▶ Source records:
───

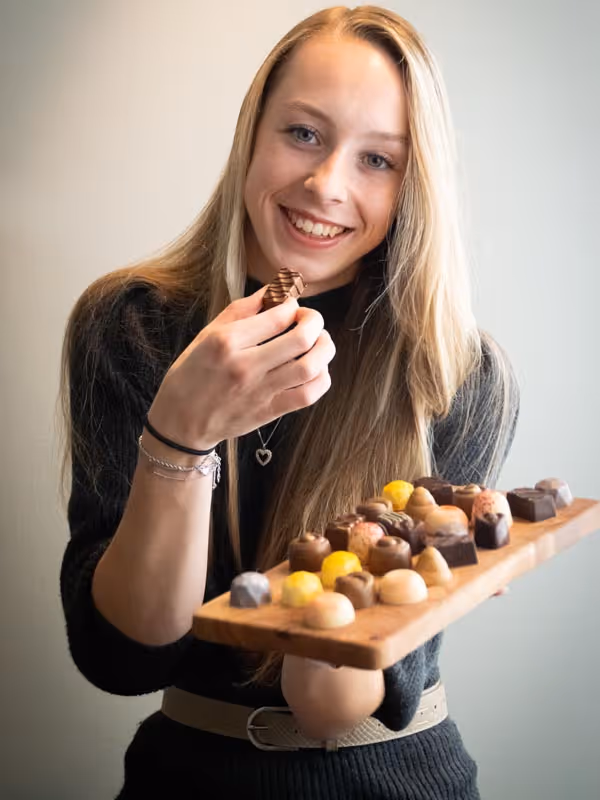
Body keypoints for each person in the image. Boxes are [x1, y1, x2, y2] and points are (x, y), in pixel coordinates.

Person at [59, 6, 519, 799]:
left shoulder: (455, 372)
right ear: (253, 131)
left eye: (378, 159)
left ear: (413, 185)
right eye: (303, 133)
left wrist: (411, 567)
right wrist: (181, 433)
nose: (327, 185)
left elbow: (328, 704)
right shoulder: (131, 325)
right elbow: (125, 657)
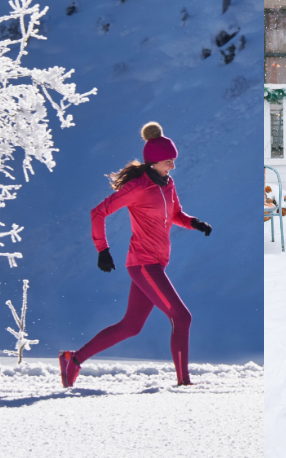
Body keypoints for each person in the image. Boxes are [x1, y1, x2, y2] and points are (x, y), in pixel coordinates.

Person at [59, 122, 212, 388]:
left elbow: (175, 214)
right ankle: (183, 383)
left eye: (173, 161)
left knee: (131, 326)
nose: (173, 166)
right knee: (181, 317)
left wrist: (193, 222)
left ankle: (73, 359)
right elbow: (98, 212)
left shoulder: (167, 183)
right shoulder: (137, 188)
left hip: (157, 263)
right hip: (143, 264)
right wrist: (102, 250)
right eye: (168, 161)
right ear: (153, 161)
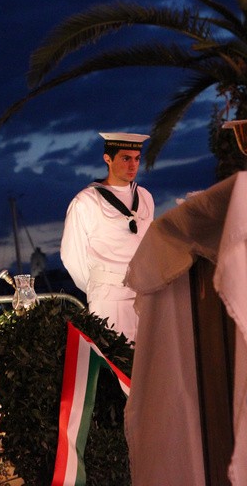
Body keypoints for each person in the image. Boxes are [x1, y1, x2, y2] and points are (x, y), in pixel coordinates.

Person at [60, 132, 155, 342]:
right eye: (126, 158)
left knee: (147, 358)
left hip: (144, 295)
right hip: (108, 298)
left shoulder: (145, 197)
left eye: (137, 158)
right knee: (114, 358)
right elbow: (71, 256)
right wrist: (99, 285)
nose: (133, 165)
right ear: (108, 159)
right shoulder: (86, 201)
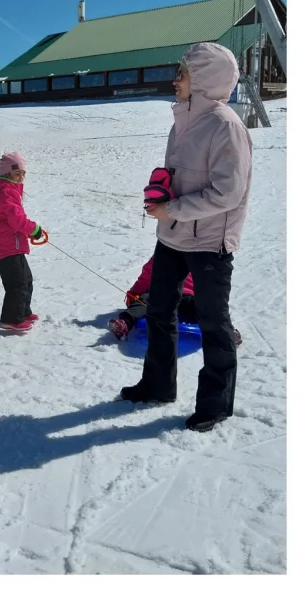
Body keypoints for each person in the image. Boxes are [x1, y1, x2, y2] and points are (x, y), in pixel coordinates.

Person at [125, 43, 252, 432]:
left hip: (210, 242)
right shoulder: (180, 122)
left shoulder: (227, 126)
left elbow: (229, 192)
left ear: (202, 81)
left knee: (215, 324)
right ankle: (157, 386)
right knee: (160, 312)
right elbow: (181, 177)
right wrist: (162, 190)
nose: (174, 81)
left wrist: (174, 209)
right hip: (173, 237)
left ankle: (214, 405)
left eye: (182, 74)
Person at [0, 152, 42, 333]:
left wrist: (27, 232)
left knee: (26, 280)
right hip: (7, 246)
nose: (21, 177)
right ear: (6, 174)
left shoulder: (8, 189)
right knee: (17, 284)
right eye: (17, 173)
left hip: (12, 244)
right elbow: (17, 219)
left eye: (23, 173)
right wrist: (34, 229)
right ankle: (11, 319)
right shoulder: (7, 191)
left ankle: (23, 311)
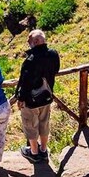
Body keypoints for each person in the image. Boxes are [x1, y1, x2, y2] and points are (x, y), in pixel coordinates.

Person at [16, 30, 61, 163]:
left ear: (35, 42)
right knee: (44, 123)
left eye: (29, 41)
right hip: (46, 96)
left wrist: (20, 98)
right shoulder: (53, 54)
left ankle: (34, 153)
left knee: (30, 125)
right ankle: (43, 150)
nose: (28, 44)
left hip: (31, 100)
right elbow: (56, 70)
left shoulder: (31, 60)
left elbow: (25, 82)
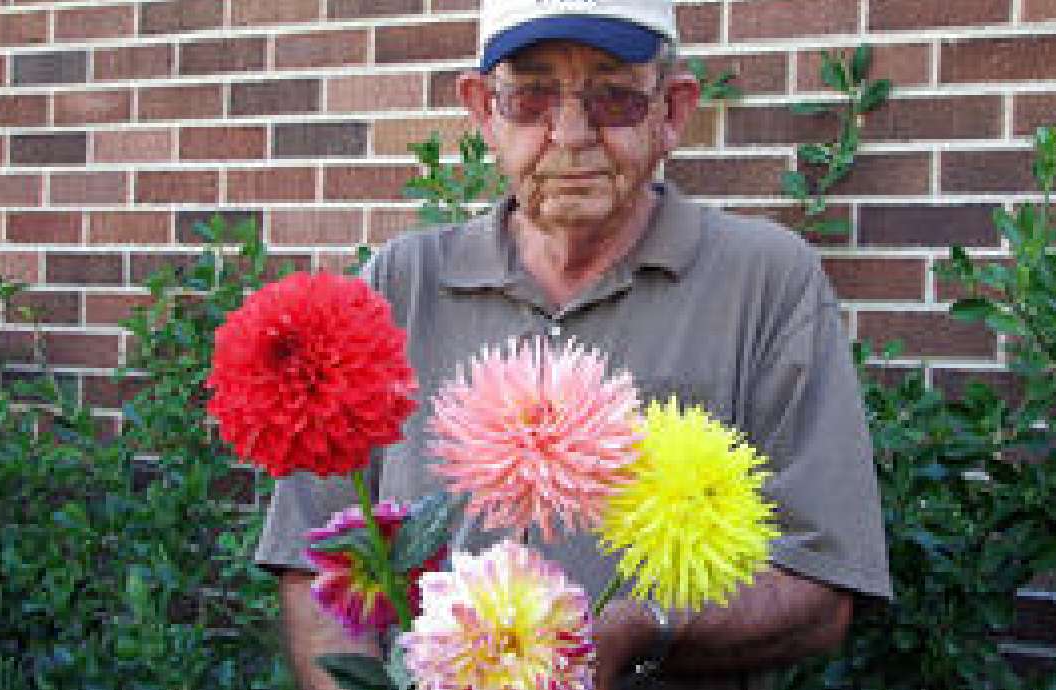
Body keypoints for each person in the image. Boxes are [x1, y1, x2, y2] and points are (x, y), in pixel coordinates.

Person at [254, 1, 892, 688]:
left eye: (613, 97)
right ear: (484, 111)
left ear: (672, 111)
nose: (570, 134)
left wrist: (644, 630)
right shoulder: (398, 285)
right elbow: (315, 560)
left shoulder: (765, 281)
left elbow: (822, 583)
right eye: (531, 96)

───

▶ EXERCISE: All that is needed is the data above, repeated exactly, without the pictures.

▶ COMPLETED EXERCISE:
Body keypoints for each person in the image. Boxes are [x1, y1, x2, y2] and points are (x, y), in pixel coordinates.

Person at [59, 6, 519, 799]:
left shoulder: (455, 372)
right ear: (253, 131)
left eye: (378, 159)
left ear: (413, 185)
right eye: (303, 133)
left wrist: (411, 567)
right wrist: (181, 433)
nose: (327, 185)
left elbow: (328, 704)
right shoulder: (131, 325)
right elbow: (125, 657)
Body keypoints for each person in the image. Boxes are [x1, y1, x2, y2] and points are (x, y), in pixel coordinates.

Person at [59, 122, 212, 388]:
left elbow: (175, 214)
right ankle: (183, 383)
left eye: (173, 161)
left knee: (131, 326)
nose: (173, 166)
right knee: (181, 317)
left wrist: (193, 222)
left ankle: (73, 359)
right elbow: (98, 212)
left shoulder: (167, 183)
right shoulder: (137, 188)
left hip: (157, 263)
right hip: (143, 264)
right wrist: (102, 250)
right eye: (168, 161)
right ear: (153, 161)
Body keypoints for each person in the image. Boxes are [x1, y1, x2, y2] and points are (x, y), in pixel coordinates.

Person at [60, 132, 155, 342]:
right eye: (126, 158)
left knee: (147, 358)
left hip: (144, 295)
right hip: (108, 298)
left shoulder: (145, 197)
left eye: (137, 158)
right knee: (114, 358)
right elbow: (71, 256)
right wrist: (99, 285)
nose: (133, 165)
right ear: (108, 159)
right shoulder: (86, 201)
Body keypoints for each person in the image. Boxes are [x1, y1, x2, y2] and points are (x, y), in pixel coordinates.

Person at [125, 43, 252, 432]:
left hip: (210, 242)
right shoulder: (180, 122)
left shoulder: (227, 126)
left elbow: (229, 192)
left ear: (202, 81)
left knee: (215, 324)
right ankle: (157, 386)
right knee: (160, 312)
right elbow: (181, 177)
right wrist: (162, 190)
nose: (174, 81)
left wrist: (174, 209)
right hip: (173, 237)
left ankle: (214, 405)
left eye: (182, 74)
Person at [0, 152, 42, 333]:
left wrist: (27, 232)
left knee: (26, 280)
right hip: (7, 246)
nose: (21, 177)
right ear: (6, 174)
left shoulder: (8, 189)
right knee: (17, 284)
right eye: (17, 173)
left hip: (12, 244)
right elbow: (17, 219)
left eye: (23, 173)
right wrist: (34, 229)
right ankle: (11, 319)
right shoulder: (7, 191)
left ankle: (23, 311)
Body keypoints for each person in the image. Boxes are [x1, y1, x2, y2] and points are (x, y), in pixel coordinates.

Person at [16, 30, 61, 163]:
left ear: (35, 42)
right knee: (44, 123)
left eye: (29, 41)
right hip: (46, 96)
left wrist: (20, 98)
right shoulder: (53, 54)
left ankle: (34, 153)
left knee: (30, 125)
right ankle: (43, 150)
nose: (28, 44)
left hip: (31, 100)
right elbow: (56, 70)
left shoulder: (31, 60)
left elbow: (25, 82)
Body keypoints for each person in the image. Boxes are [x1, y1, x2, y2] and points are (x, y), in pixel coordinates.

Person at [254, 1, 892, 688]:
left eye: (613, 97)
right ear: (484, 111)
left ear: (672, 111)
nose: (570, 134)
left wrist: (644, 630)
right shoulder: (398, 285)
right elbow: (315, 560)
left shoulder: (765, 281)
left elbow: (822, 583)
right eye: (531, 96)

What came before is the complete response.